2

How can I apply a sklearn scaler to all rows of a pandas dataframe. The question is related to pandas dataframe columns scaling with sklearn. How can I apply a sklearn scaler to all values of a row?

NOTE: I know that for feature scaling it's normal to have features in columns and scaling features column wise like in the refenced other question. However I'd like to use sklearn scalers for preprocessing data for visualization where it's reasonable to scale row wise in my case.

thinwybk
  • 4,193
  • 2
  • 40
  • 76

1 Answers1

1

Sklearn works both with panda dataframes and numpy arrays, and numpy arrays allow some basic matrix transformations when dataframes don't.

You can transform the dataframe to a numpy array, vectors = df.values. Then transpose the array, scale the transposed array columnwise, transpose it back

scaled_rows = scaler.fit_transform(vectors.T).T

and convert it to dataframe scaled_df = pd.DataFrame(data = scaled_rows, columns = df.columns)

» **Input records**
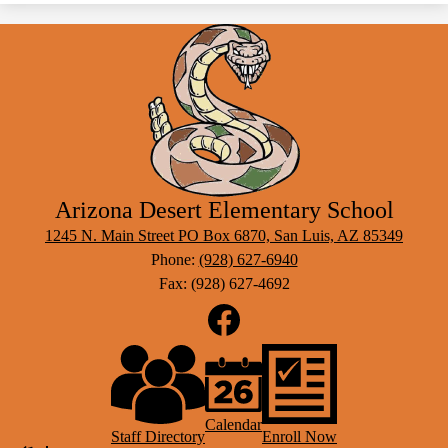
Arizona Desert Elementary School
1245 N. Main Street PO Box 6870, San Luis, AZ 85349
Phone:
(928) 627-6940
Fax: (928) 627-4692
Social
Media
Links
Footer
Facebook
Links
Calendar
Staff Directory
Enroll Now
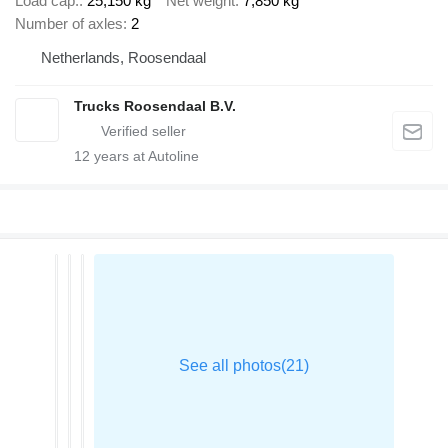
Load cap.
25,150 kg
Net weight
7,850 kg
Number of axles
2
Netherlands, Roosendaal
Trucks Roosendaal B.V.
12
years at Autoline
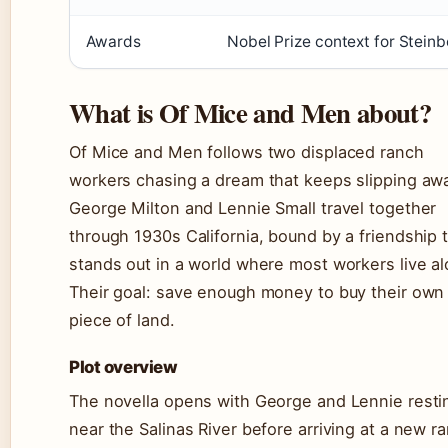
Awards
Nobel Prize context for Stein
What is Of Mice and Men about?
Of Mice and Men follows two displaced ranch
workers chasing a dream that keeps slipping aw
George Milton and Lennie Small travel together
through 1930s California, bound by a friendship 
stands out in a world where most workers live al
Their goal: save enough money to buy their own
piece of land.
Plot overview
The novella opens with George and Lennie resti
near the Salinas River before arriving at a new r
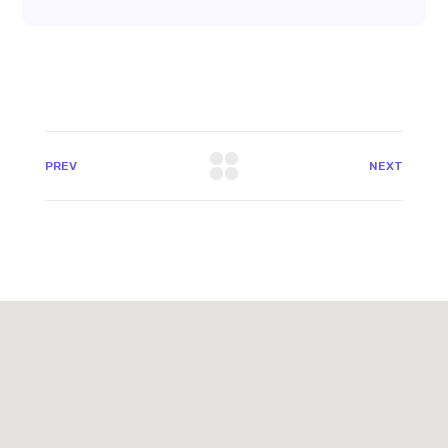
PREV
NEXT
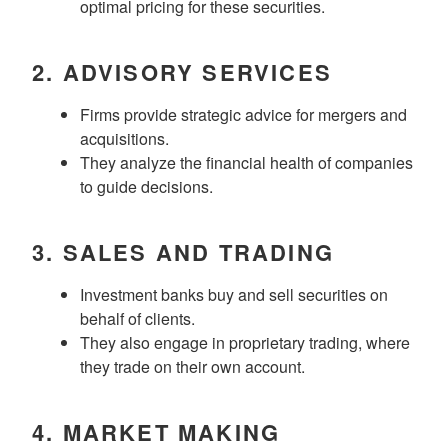
optimal pricing for these securities.
2.
ADVISORY SERVICES
Firms provide strategic advice for mergers and
acquisitions.
They analyze the financial health of companies
to guide decisions.
3.
SALES AND TRADING
Investment banks buy and sell securities on
behalf of clients.
They also engage in proprietary trading, where
they trade on their own account.
4.
MARKET MAKING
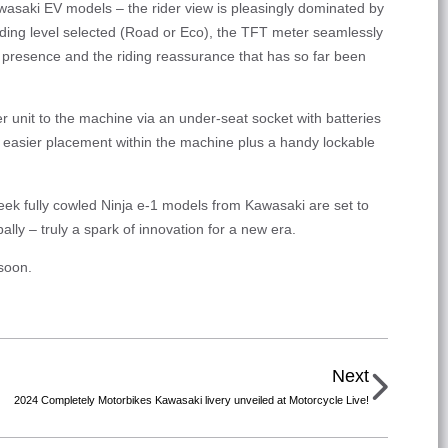
awasaki EV models – the rider view is pleasingly dominated by
riding level selected (Road or Eco), the TFT meter seamlessly
d presence and the riding reassurance that has so far been
r unit to the machine via an under-seat socket with batteries
ing easier placement within the machine plus a handy lockable
eek fully cowled Ninja e-1 models from Kawasaki are set to
bally – truly a spark of innovation for a new era.
soon.
Next
2024 Completely Motorbikes Kawasaki livery unveiled at Motorcycle Live!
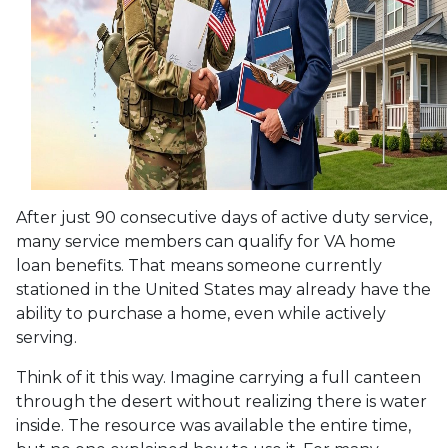
After just 90 consecutive days of active duty service,
many service members can qualify for VA home
loan benefits. That means someone currently
stationed in the United States may already have the
ability to purchase a home, even while actively
serving.
Think of it this way. Imagine carrying a full canteen
through the desert without realizing there is water
inside. The resource was available the entire time,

» **Work item A**
Summarize the sklearn row-scaling question and its answer in two sentences.
» **Work item B**
In the records, rewrite the lines starting with the one containing "awasaki EV models" and going on through the one containing "ing easier placement", changing "machine" to "motorcycle".

» **Answer box A**
The question asks how to apply a sklearn scaler to all values of each row of a pandas dataframe, since row-wise scaling suits the asker's preprocessing of data for visualization. The answer converts the dataframe to a numpy array with df.values, transposes it, scales it column-wise with scaler.fit_transform, transposes it back, and builds a new dataframe using the original columns.

» **Answer box B**
awasaki EV models – the rider view is pleasingly dominated by
riding level selected (Road or Eco), the TFT meter seamlessly
d presence and the riding reassurance that has so far been
r unit to the motorcycle via an under-seat socket with batteries
ing easier placement within the motorcycle plus a handy lockable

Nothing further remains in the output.